As Janet Smyth – who organises the children’s books programme for the Edinburgh International Book Festival – said yesterday, away from August and Charlotte Square it can be a lot of fun to revisit events and ideas in greater detail. So that’s what they are doing, with a programme under the [extremely clever] title Booked. What’s more, we are no longer suffering from bookfest fatigue.

I arrived at Assembly Roxy with plenty of time, and as the first one there (I know…) I was not only given the choice of best seat, but was more or less led to the most comfortable seat in the place, which happened to be a high-backed leather armchair [with just the right support for an ouchy back] which I sat down in and then simply never left. (Feel free to copy this idea at other venues.)
My back and I had come for Elizabeth Laird in conversation with Daniel Hahn, on the occasion of her nomination as the UK representative for the 2016 Hans Christian Andersen award. This IBBY book award is a global one, which looks at an author’s whole body of work. Liz has written around 30 novels, translated into about 15 languages, and she has lived in several countries, including Malaysia, Palestine and Ethiopia.
Asked how she feels about her nomination, Liz said it’s ‘absolutely stunning!’ She spoke of having a couple of her books translated into Arabic, which led her and Daniel to talk about the way so many children’s books in English are translated into other languages, as witnessed by them at a big book festival in Tehran. And Daniel compared this to the relatively few foreign books that are translated into English.
Janet asked if you have to be dead to make it into translation, and he said yes, or you are Cornelia Funke. From his own childhood he knows that children don’t care (possibly don’t know) that books are foreign. He grew up with Moomin and Asterix, and feels that publishers worry too much about what you can put into a book, in case it doesn’t translate well, and this goes for the illustrations too. As for the difficulty of translating rhyming verse, he says that doesn’t seem to stop Julia Donaldson’s books from selling abroad.
Liz said we don’t want child characters who do what their parents say, and Daniel pointed out that’s why we have so many orphans in books. As an example he mentioned James and the Giant Peach, where the parents are killed by a rhinoceros on page one; presumably because Roald Dahl felt he had to get it over with.
Children will engage in a story, and offer hope, endurance, forgiveness and love. Liz likes happy endings, and said that she wants to write hopeful, if not happy, endings. Children’s books should be something to remember as an adult. These days we have emasculated stories, making Grimm and Noah into tame versions of the original stories, in order not to upset.

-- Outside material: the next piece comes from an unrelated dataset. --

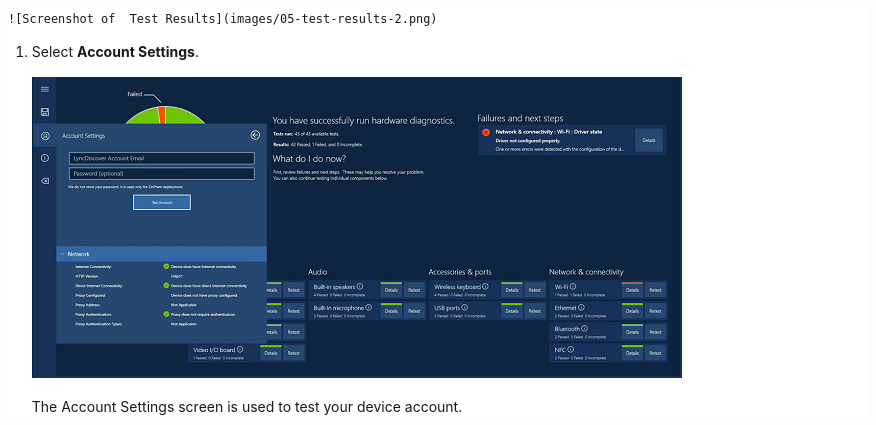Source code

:     ![Screenshot of  Test Results](images/05-test-results-2.png)

1. Select **Account Settings**.  

    ![Screenshot of  Account Settings](images/06-account-settings.png)

    The Account Settings screen is used to test your device account.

When it came to the Q&A, no one knew what Hans Christian Andersen did when he visited Edinburgh. (Did any of you see him?) Daniel reckons this keen but neurotic traveller probably worried about losing his passport, and that he would have had a rope in his luggage, just in case. And he’d quite like to be able to read HCA in Danish.
Asked for a racy story, Liz told us her favourite about the beautiful girl and her silly husband, equally silly father, and hopelessly silly neighbour.
They talked about Liz’s book A Little Piece of Ground, which is about football in Palestine, and she finished by saying she’s not ‘holding her breath’ as regards winning the award.
I think she could. Should.

There was a signing afterwards, but not before Liz had rushed to put her warm coat on, as she must have been freezing up there on stage. I finally cornered Daniel with my copy of his Oxford Companion to Children’s Literature, ‘this lethal weapon, a nightmare,’ and it has been duly signed.